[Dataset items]
= Beginning of Section =
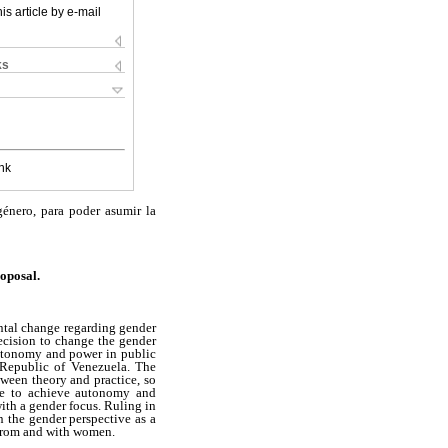
is article by e-mail
ks
nk
género, para poder asumir la
oposal.
ntal change regarding gender
decision to change the gender
 autonomy and power in public
n Republic of Venezuela. The
tween theory and practice, so
ble to achieve autonomy and
ith a gender focus. Ruling in
 the gender perspective as a
e from and with women.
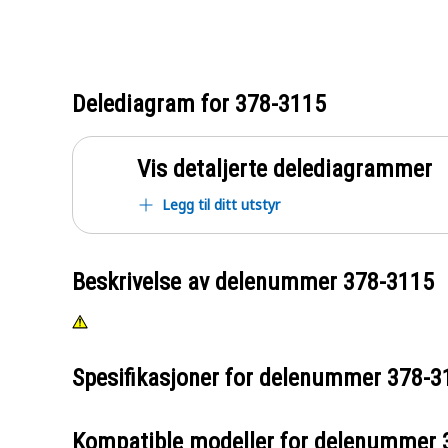
Delediagram for
378-3115
Vis detaljerte delediagrammer
Legg til ditt utstyr
Beskrivelse av delenummer
378-3115
Spesifikasjoner for delenummer
378-3
Kompatible modeller for delenummer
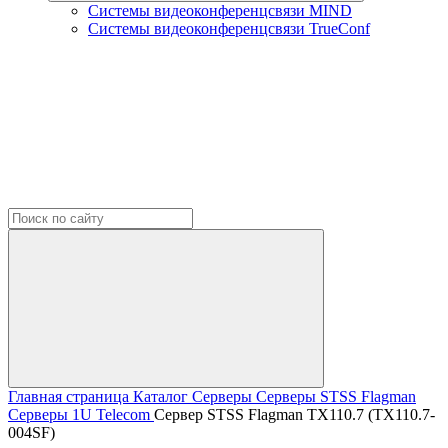
Системы видеоконференцсвязи MIND
Системы видеоконференцсвязи TrueConf
Главная страница
Каталог
Серверы
Серверы STSS Flagman
Серверы 1U Telecom
Сервер STSS Flagman TX110.7 (TX110.7-
004SF)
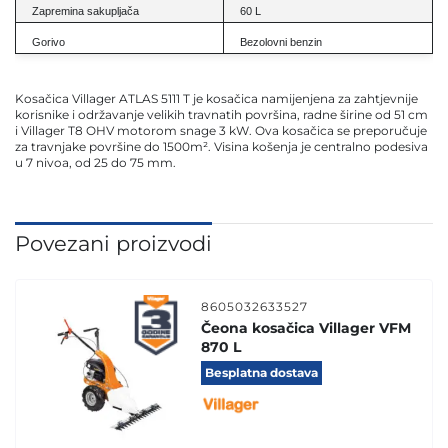
Zapremina sakupljača
60 L
Gorivo
Bezolovni benzin
Kosačica Villager ATLAS 5111 T je kosačica namijenjena za zahtjevnije
korisnike i održavanje velikih travnatih površina, radne širine od 51 cm
i Villager T8 OHV motorom snage 3 kW. Ova kosačica se preporučuje
za travnjake površine do 1500m². Visina košenja je centralno podesiva
u 7 nivoa, od 25 do 75 mm.
Povezani proizvodi
8605032633527
Čeona kosačica Villager VFM
870 L
Besplatna dostava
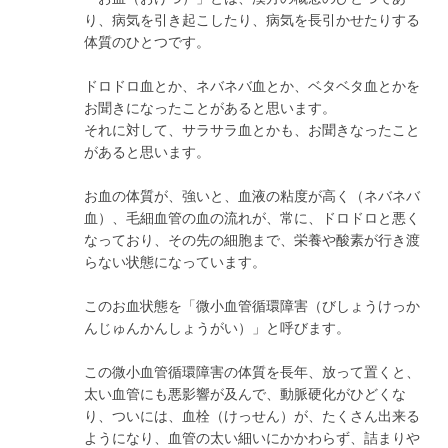
り、病気を引き起こしたり、病気を長引かせたりする
体質のひとつです。
ドロドロ血とか、ネバネバ血とか、ベタベタ血とかを
お聞きになったことがあると思います。
それに対して、サラサラ血とかも、お聞きなったこと
があると思います。
お血の体質が、強いと、血液の粘度が高く（ネバネバ
血）、毛細血管の血の流れが、常に、ドロドロと悪く
なっており、その先の細胞まで、栄養や酸素が行き渡
らない状態になっています。
このお血状態を「微小血管循環障害（びしょうけっか
んじゅんかんしょうがい）」と呼びます。
この微小血管循環障害の体質を長年、放って置くと、
太い血管にも悪影響が及んで、動脈硬化がひどくな
り、ついには、血栓（けっせん）が、たくさん出来る
ようになり、血管の太い細いにかかわらず、詰まりや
= End of Section =
Find every line in the items above that contains the string "STSS", and copy each of those lines. Case counts.

Серверы STSS Flagman
Сервер STSS Flagman TX110.7 (TX110.7-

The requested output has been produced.